Consensus strengths of the paper identified by reviewers (and myself) include:

  • The idea of using LLMs to generate novel features for ML models over tabular data is conceptually appealing and the specific approach proposed does this in a straightforward way (meant as a positive).
  • The paper is very well-written, well-structured, and the empirical results are promising.
  • The experiments have a sufficient number of LLMs, baseline algorithms, strong ML models for these tasks, benchmark datasets, and ablation studies to support the core statements claimed in the paper. I actually don't think the reviewers sufficiently appreciate how difficult XGBoost is to beat "out of the box" for these tasks -- which it is so widely used.

Additionally, reviewer concerns regarding comparison to CAAFE and scalability issues were sufficiently addressed during rebuttal.

Conversely, consensus (and my own) observed weaknesses of this work include:

  • While issues regarding CAAFE and scalability were addressed during rebuttal, they still need to be integrated into the paper -- but this seems possibly just by editing a revised manuscript.
  • Some experimental details (e.g., number of rounds, inter-round feedback) aren't easy to find in the paper (but are in the rebuttal).
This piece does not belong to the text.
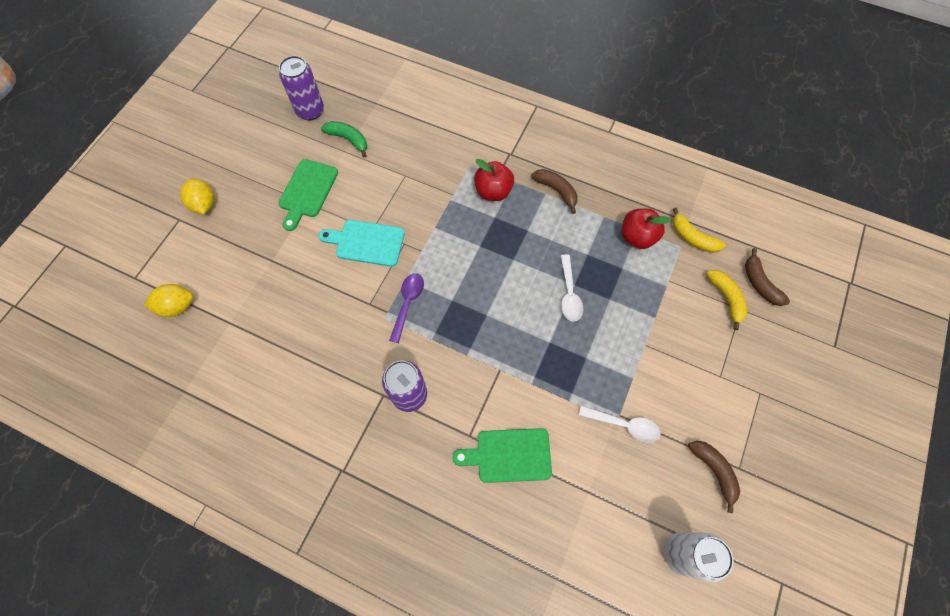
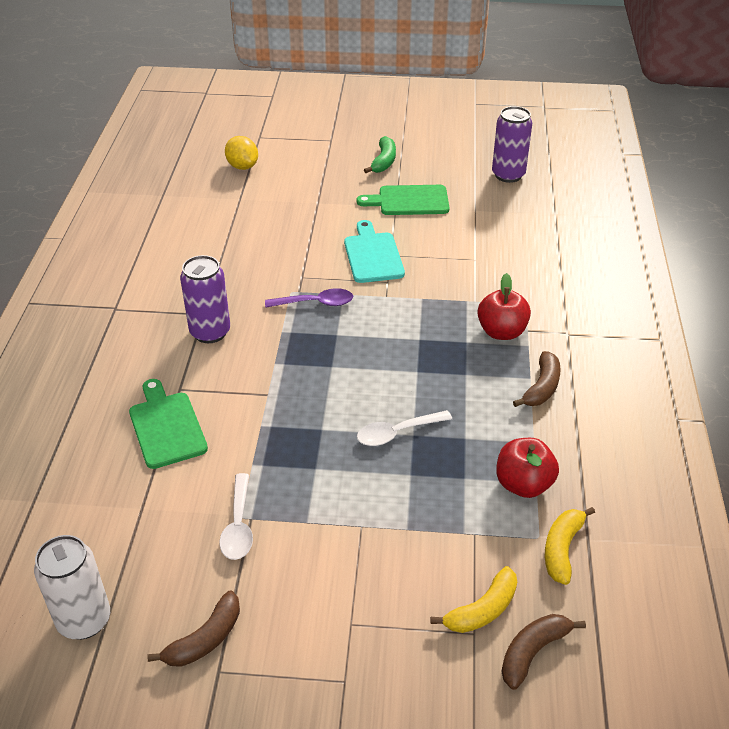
camera: 70 degrees right, 25 degrees down
(204, 204) = (355, 148): yellow lemon -> none
(348, 139) = (492, 209): green banana -> green banana (383, 161)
However, this is easily added.
  • While the number of datasets is sufficient, the paper would be non-negligibly strengthened by more datasets, etc. as this would potentially show utility for different cases and could provides cases where interpretability, etc. are more salient (and in line with motivate). Honestly, this would make me more confident in recommending a clear accept.
  • While I don't think that the existing experiments were 'polluted' by memorized features (i.e., reviewer 245r), this isn't too difficult to test for (at least for the Kaggle workshop cases) but could be a problem in competition settings -- but likely not an issue in actual deployed systems. Thus, I would include some discussion of this.
  • In the same vein, i would add that the generated features are more interpretable than other feature space augmentation algorithms. Of course, generated features are often complex and thus formal interpretation is difficult, but the LLM labels and rules may be useful for this. Discussion is worthwhile as tabular data domains often have this aspect.
  • I do agree with reivewer Pmbp that discussion regarding SDP-based feature generation methods is worthwhile; I don't believe empirical comparisons are needed, but this also occurred to me while reading.
  • The discussion regarding hallucination in rebuttal should be addressed in the paper. It is clear to me that the ML algorithms can likely perform feature selection (as they have been doing for a long time), but should probably be mentioned.

Overall, I believe this is a nice paper that may have solid practical implications in many 'traditional ML' domains. Additionally, as LLMs continue to improve (including reasoning), I expect this to inspire future work. While there are some details that should be added to the paper, it is well-written overall and shows good performance and convincingly supports the core claims of the work.